Required action = Output the lines below as a numbered list, skipping any blank ones, and leave the picture out of your answer.

Supplied data =
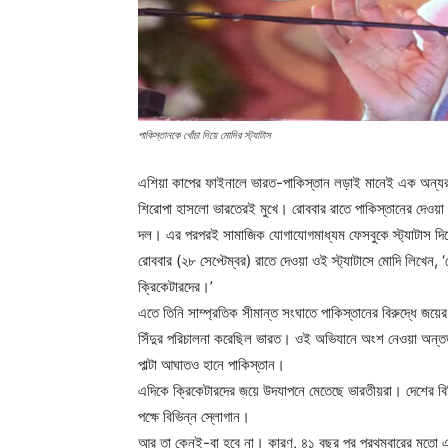
পাকিস্তানকে খোঁচা দিয়ে মোদির স্ট্যাটাস
এশিয়া কাপের ফাইনালে ভারত-পাকিস্তান লড়াই মানেই এক অন্যর
শিরোপা হাসলো ভারতেরই মুখে। রোববার রাতে পাকিস্তানের দেওয়া ১
দল। এর পরপরই সামাজিক যোগাযোগমাধ্যম ফেসবুকে স্ট্যাটাস দিয়েছে
রোববার (২৮ সেপ্টেম্বর) রাতে দেওয়া ওই স্ট্যাটাসে মোদি লিখে
ক্রিকেটারদের।’
এতে তিনি সাম্প্রতিক সীমান্ত সংঘাতে পাকিস্তানের বিরুদ্ধে জয়ের
সিঁদুর পরিচালনা করেছিল ভারত। ওই অভিযানে অংশ নেওয়া অন্তত 
পাল্টা আঘাতও হানে পাকিস্তান।
এদিকে ক্রিকেটারদের জয়ে উদযাপনে মেতেছে ভারতীয়রা। দেশের বিভ
পক্ষে বিভিন্ন স্লোগান।
আর তা কেনই-বা হবে না। কারণ, ৪১ বছর পর প্রথমবারের মতো এশ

Task solution =
1. পাকিস্তানকে খোঁচা দিয়ে মোদির স্ট্যাটাস
2. এশিয়া কাপের ফাইনালে ভারত-পাকিস্তান লড়াই মানেই এক অন্যর
3. শিরোপা হাসলো ভারতেরই মুখে। রোববার রাতে পাকিস্তানের দেওয়া ১
4. দল। এর পরপরই সামাজিক যোগাযোগমাধ্যম ফেসবুকে স্ট্যাটাস দিয়েছে
5. রোববার (২৮ সেপ্টেম্বর) রাতে দেওয়া ওই স্ট্যাটাসে মোদি লিখে
6. ক্রিকেটারদের।’
7. এতে তিনি সাম্প্রতিক সীমান্ত সংঘাতে পাকিস্তানের বিরুদ্ধে জয়ের
8. সিঁদুর পরিচালনা করেছিল ভারত। ওই অভিযানে অংশ নেওয়া অন্তত 
9. পাল্টা আঘাতও হানে পাকিস্তান।
10. এদিকে ক্রিকেটারদের জয়ে উদযাপনে মেতেছে ভারতীয়রা। দেশের বিভ
11. পক্ষে বিভিন্ন স্লোগান।
12. আর তা কেনই-বা হবে না। কারণ, ৪১ বছর পর প্রথমবারের মতো এশ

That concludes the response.